4. What type of player are the Eagles getting in Lemon?
>There are some similarities between Lemon and Smith as prospects — both were undersized, but highly productive receivers for big college programs — but the most flattering comparisons for Lemon (Amon-Ra St. Brown and Jaxon Smith-Njigba) focus more on his physicality after the catch rather than the route-running polish and body control that made Smith such a highly touted prospect.
>That’s the optimistic view for Lemon, who is just 21 years old and finished last season with 79 catches for 1,156 receiving yards and 11 touchdowns. He should be an ideal fit in Mannion’s scheme because of his ability to find space against zone coverage, his reliable hands and his physical run-after-the-catch ability.
>The concern pops up when you look at the margin for error teams have had when taking receivers with this size profile, as spelled in our draft expert Fran Duffy’s Draft Guide:
No arguing Makai Lemon's production, and I get not overweighing certain traits at WR
That said…here's the list of all WRs with at least 3.00 career yards per route run in college
Followed by that same list, looking only at WRs under 6'0/200 lbs
TIGHT needle to thread https://t.co/JhOH2FCqHlpic.twitter.com/1fbHssKQwg
— Fran Duffy (@FDuffyNFL) February 24, 2026 Lemon doesn’t have the top-end speed of the majority of the players who hit in the cluster of receivers listed above, which is a legitimate concern, and his reps against the Notre Dame secondary last season show that he’s not going to be reliable winning against press coverage.
>Still, the pathway for him to succeed is still a relatively clear one. If Mannion can find ways to move him around the formation and get the ball in his hands in space, he’s got the attributes to be a reliable player early on and the upside to become a high-volume player similar to St. Brown or Smith-Njigba.
>Which leads to my final thought …
>5. Lemon’s addition makes it even more glaring: The Eagles offense, and Jalen Hurts with it, needs to change.
>Analyzing the fit for Lemon in what we expect for this Eagles offense, three key figures in the Eagles organization stand out as the ones who will have a major influence on whether Lemon reaches his ceiling.
>The first? Jalen Hurts. Lemon is more than capable of operating outside the numbers, but some of his primary strengths in college were finding space against zone coverage, working over the middle of the field on underneath routes, and consistently making defenders wrong on option routes. None of these align perfectly with Hurts’ skill set and would require a heightened comfortability from the 27-year-old attacking tight windows in zone coverages and throwing over the middle of the field.
>The second person? Mannion. As mentioned above, Lemon isn’t the type of receiver you’re going to simply line up in a stagnant offense and tell to go win his matchups.
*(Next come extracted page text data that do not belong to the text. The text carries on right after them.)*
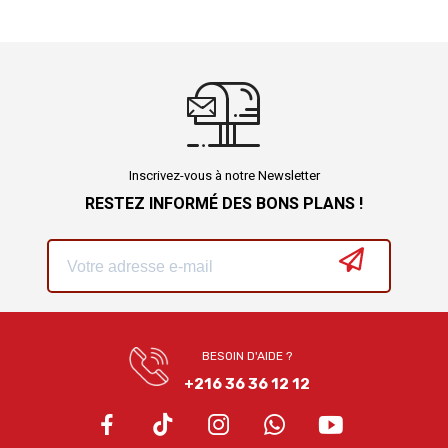
Inscrivez-vous à notre Newsletter
RESTEZ INFORMÉ DES BONS PLANS !
BESOIN D'AIDE ?
+216 36 36 12 12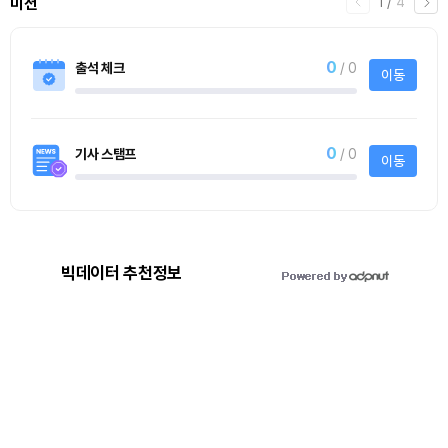
1
/
4
미션
0
출석 체크
/ 0
이동
0
기사 스탬프
/ 0
이동
빅데이터 추천정보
Translation: He wouldn’t be ideal for the offense the Eagles ran for most of the 2025 season. Getting the most out of Lemon will require creativity from Mannion to use the rookie the way many Sean McVay-Kyle Shanahan offenses use players like Smith-Njigba and Puka Nacua. Those offenses have widened the pathway for a player like Lemon who isn’t going to win against press man coverage with as much consistency as conventional first-round receiver prospects might, but he’s got the skill set to be a real weapon in a creative system that gets him on the move and minimizes those weaknesses.
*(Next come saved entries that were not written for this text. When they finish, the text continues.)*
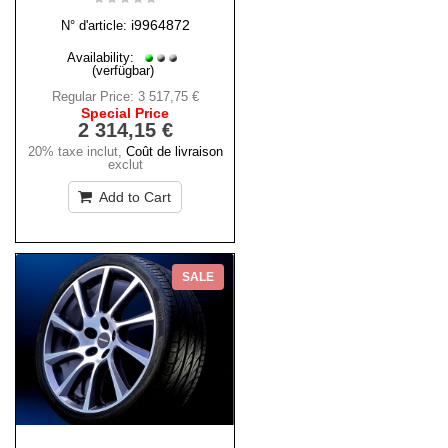
i9964872
N° d'article:
Availability:
(verfügbar)
Regular Price:
3 517,75 €
Special Price
2 314,15 €
20% taxe inclut
,
Coût de livraison
exclut
Add to Cart
SALE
>And the third … DeVonta Smith. For as much talk as there’s been in this piece about Smith-Njibga and Nacua in relation to Lemon, Smith is the player that will actually have the chance to produce at the level of the other No. 1 wideouts who have thrived in systems like the one Mannion is bringing. Looking at the post-Brown receiver room the Eagles have now built, the onus will be on Smith to be the player many in the organization believe he can be. A 150-plus target player who is capable of putting up gaudy numbers as the featured member of the offense. It’s a strong bet to make for the Eagles, but one that will determine whether Lemon can settle in as a complementary piece early in his career.